Segment Start: Given records

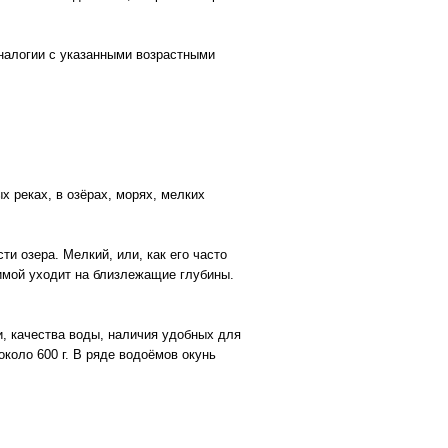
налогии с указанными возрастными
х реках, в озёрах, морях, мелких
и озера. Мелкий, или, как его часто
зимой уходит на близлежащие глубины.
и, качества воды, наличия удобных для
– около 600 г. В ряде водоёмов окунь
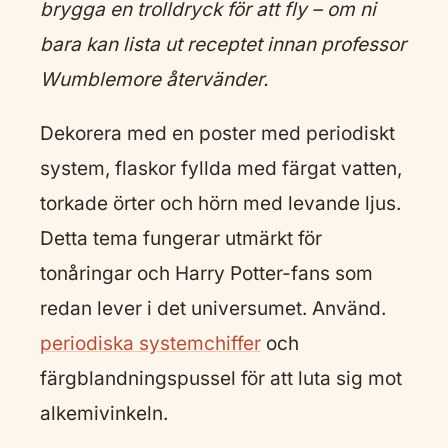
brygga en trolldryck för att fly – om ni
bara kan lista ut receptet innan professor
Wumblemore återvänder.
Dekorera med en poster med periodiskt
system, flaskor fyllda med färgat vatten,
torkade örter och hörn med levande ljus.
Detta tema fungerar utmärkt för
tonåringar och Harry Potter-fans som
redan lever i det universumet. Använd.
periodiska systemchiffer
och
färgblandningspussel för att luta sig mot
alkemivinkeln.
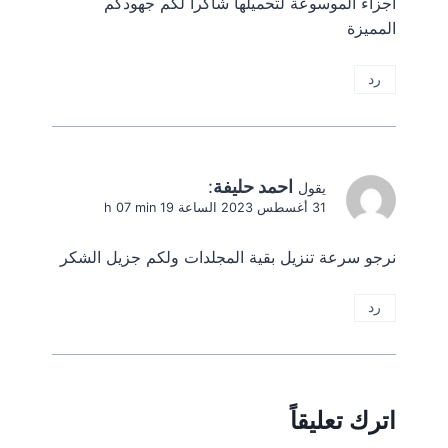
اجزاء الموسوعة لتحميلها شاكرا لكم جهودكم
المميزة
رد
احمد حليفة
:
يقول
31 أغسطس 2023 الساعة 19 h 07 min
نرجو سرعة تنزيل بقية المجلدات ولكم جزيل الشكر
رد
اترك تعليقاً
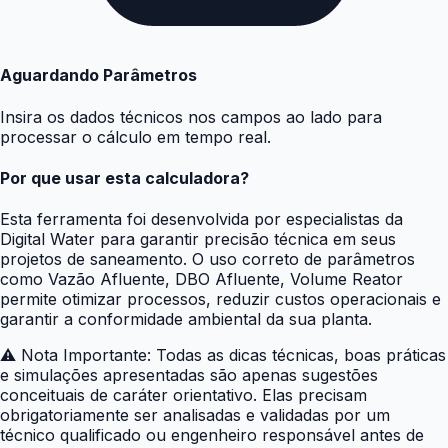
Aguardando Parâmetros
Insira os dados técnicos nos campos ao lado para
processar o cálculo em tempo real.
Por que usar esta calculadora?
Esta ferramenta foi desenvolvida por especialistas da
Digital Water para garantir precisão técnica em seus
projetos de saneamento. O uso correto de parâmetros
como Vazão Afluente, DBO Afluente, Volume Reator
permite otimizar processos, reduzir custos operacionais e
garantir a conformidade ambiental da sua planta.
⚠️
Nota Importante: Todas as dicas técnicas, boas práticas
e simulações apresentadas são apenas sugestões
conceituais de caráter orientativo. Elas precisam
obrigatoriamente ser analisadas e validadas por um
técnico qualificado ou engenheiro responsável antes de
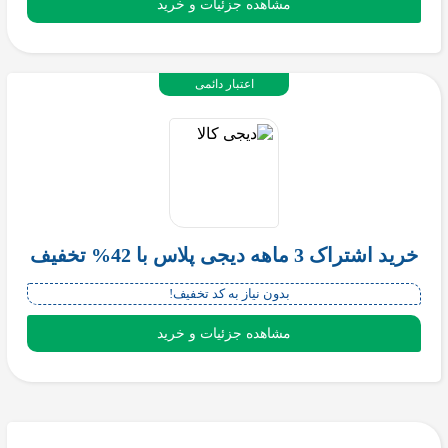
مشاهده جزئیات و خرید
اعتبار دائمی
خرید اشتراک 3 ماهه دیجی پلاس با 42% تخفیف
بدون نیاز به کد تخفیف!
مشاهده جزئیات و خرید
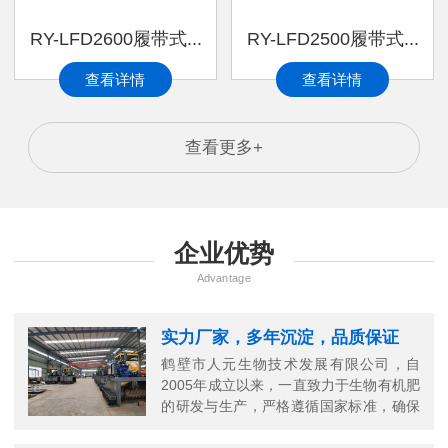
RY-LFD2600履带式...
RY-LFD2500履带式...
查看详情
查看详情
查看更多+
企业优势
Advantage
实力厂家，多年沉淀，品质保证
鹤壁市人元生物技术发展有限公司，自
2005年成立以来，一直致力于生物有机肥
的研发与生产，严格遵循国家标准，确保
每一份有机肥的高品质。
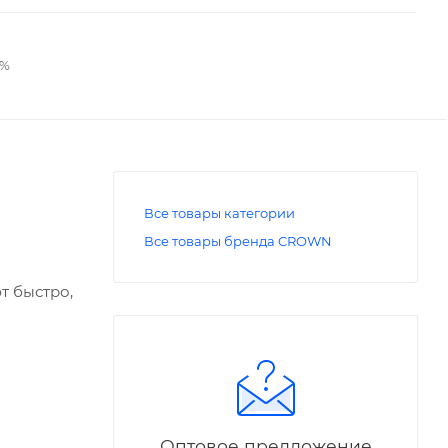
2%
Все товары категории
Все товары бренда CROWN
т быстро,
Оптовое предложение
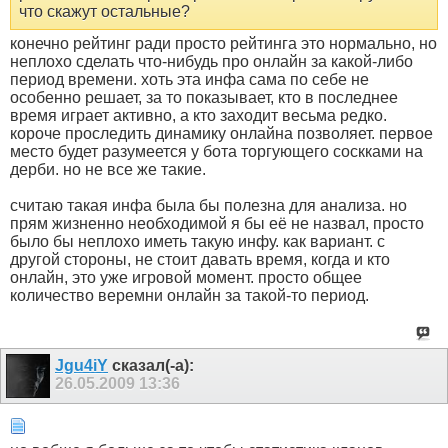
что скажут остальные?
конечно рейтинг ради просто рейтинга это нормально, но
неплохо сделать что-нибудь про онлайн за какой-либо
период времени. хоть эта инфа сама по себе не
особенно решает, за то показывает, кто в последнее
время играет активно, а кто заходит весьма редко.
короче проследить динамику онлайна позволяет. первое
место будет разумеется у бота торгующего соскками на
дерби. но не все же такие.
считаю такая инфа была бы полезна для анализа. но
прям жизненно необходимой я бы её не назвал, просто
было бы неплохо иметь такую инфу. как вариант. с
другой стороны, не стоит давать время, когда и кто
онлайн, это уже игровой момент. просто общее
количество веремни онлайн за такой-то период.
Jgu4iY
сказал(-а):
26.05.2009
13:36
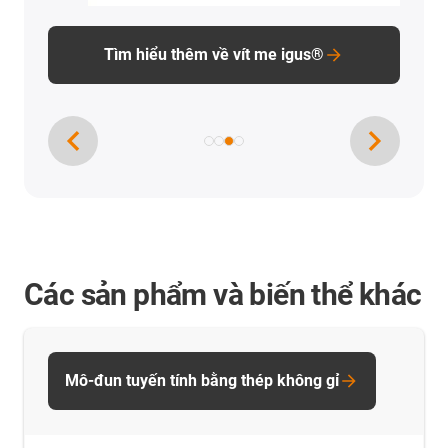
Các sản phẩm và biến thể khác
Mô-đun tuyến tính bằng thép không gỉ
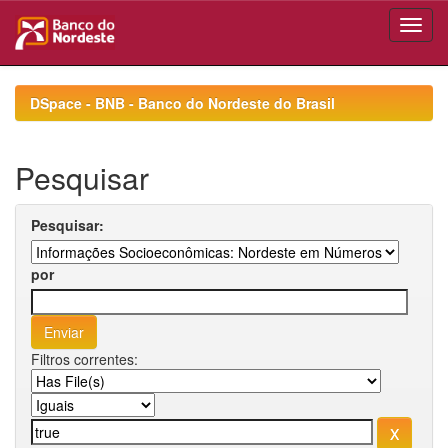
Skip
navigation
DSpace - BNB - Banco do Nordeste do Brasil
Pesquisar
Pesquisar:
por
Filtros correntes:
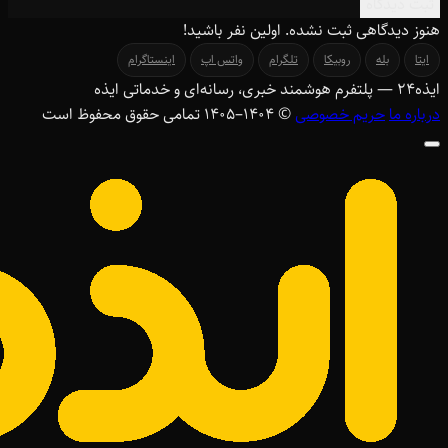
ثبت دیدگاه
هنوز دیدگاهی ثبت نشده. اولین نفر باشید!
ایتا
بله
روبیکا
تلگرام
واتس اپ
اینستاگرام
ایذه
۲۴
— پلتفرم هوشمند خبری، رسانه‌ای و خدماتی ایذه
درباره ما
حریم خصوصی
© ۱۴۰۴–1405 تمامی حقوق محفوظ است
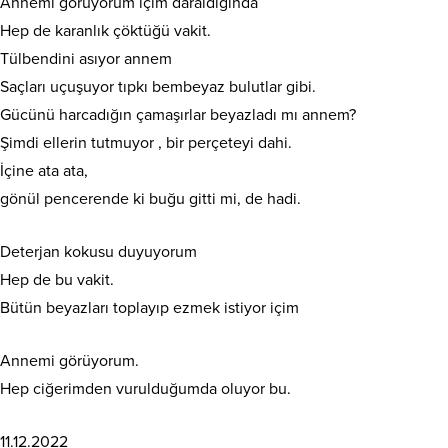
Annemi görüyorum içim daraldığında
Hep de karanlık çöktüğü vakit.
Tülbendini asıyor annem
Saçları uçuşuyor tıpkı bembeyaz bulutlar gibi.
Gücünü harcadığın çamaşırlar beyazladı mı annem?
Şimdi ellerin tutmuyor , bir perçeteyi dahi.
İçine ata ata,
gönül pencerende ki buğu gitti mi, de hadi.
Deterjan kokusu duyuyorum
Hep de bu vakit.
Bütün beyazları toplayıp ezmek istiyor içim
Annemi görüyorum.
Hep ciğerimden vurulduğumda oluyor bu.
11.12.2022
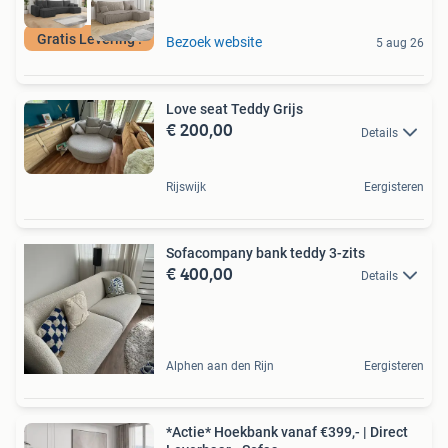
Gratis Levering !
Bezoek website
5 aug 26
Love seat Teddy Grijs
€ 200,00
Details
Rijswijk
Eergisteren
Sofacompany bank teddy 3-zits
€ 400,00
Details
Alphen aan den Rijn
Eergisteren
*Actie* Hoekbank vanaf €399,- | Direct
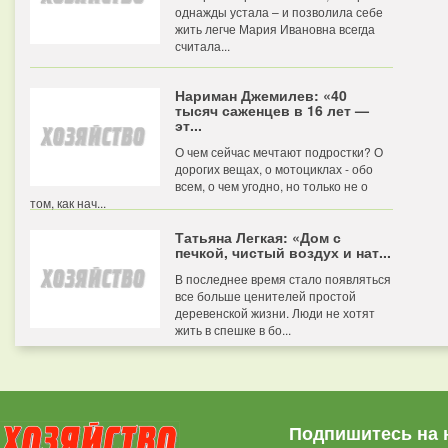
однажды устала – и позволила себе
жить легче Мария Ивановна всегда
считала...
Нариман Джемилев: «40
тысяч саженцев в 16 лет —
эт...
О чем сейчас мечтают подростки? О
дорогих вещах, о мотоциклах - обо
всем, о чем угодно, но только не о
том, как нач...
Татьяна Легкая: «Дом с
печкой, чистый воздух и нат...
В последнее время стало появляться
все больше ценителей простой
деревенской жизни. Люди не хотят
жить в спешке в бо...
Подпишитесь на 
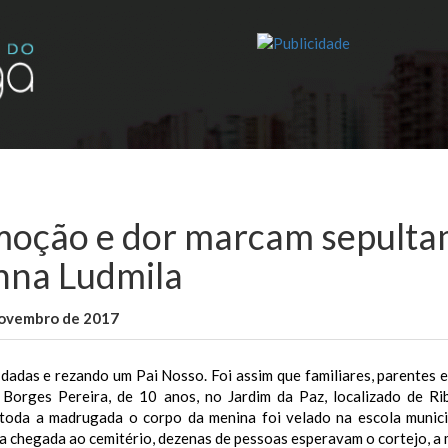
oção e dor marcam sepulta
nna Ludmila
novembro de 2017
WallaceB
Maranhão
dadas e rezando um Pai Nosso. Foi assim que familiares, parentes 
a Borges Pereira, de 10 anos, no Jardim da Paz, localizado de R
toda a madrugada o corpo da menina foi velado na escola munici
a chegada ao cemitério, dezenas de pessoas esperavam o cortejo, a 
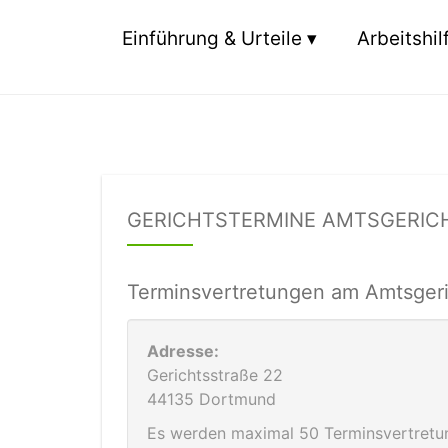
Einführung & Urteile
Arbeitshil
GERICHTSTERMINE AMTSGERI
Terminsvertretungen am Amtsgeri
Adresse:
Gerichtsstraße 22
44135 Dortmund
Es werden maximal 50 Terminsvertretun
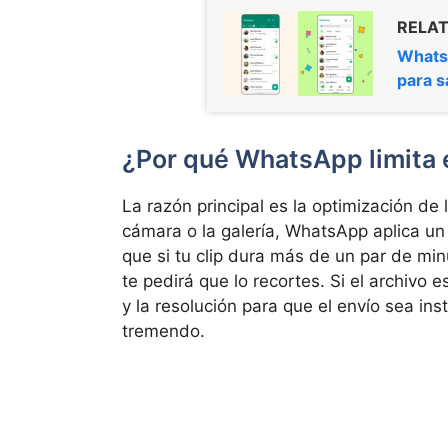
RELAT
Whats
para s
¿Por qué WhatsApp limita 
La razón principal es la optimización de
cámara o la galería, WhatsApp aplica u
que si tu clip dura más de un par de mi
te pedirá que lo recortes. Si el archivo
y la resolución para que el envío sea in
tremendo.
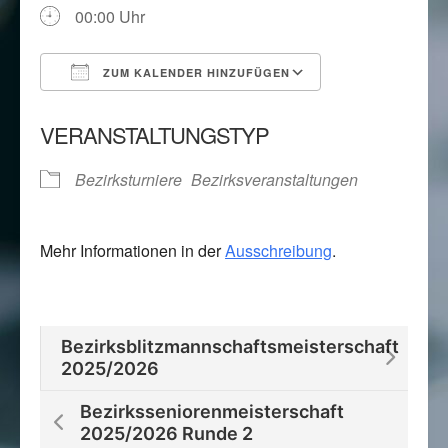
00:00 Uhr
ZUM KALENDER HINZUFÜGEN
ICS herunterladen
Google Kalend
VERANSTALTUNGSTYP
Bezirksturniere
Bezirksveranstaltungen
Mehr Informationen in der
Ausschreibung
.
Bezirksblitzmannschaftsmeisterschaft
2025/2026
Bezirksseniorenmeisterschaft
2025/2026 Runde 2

Segment End: Given records

Find how many lines of the preceding data contain "içim", and answer with that number only.

2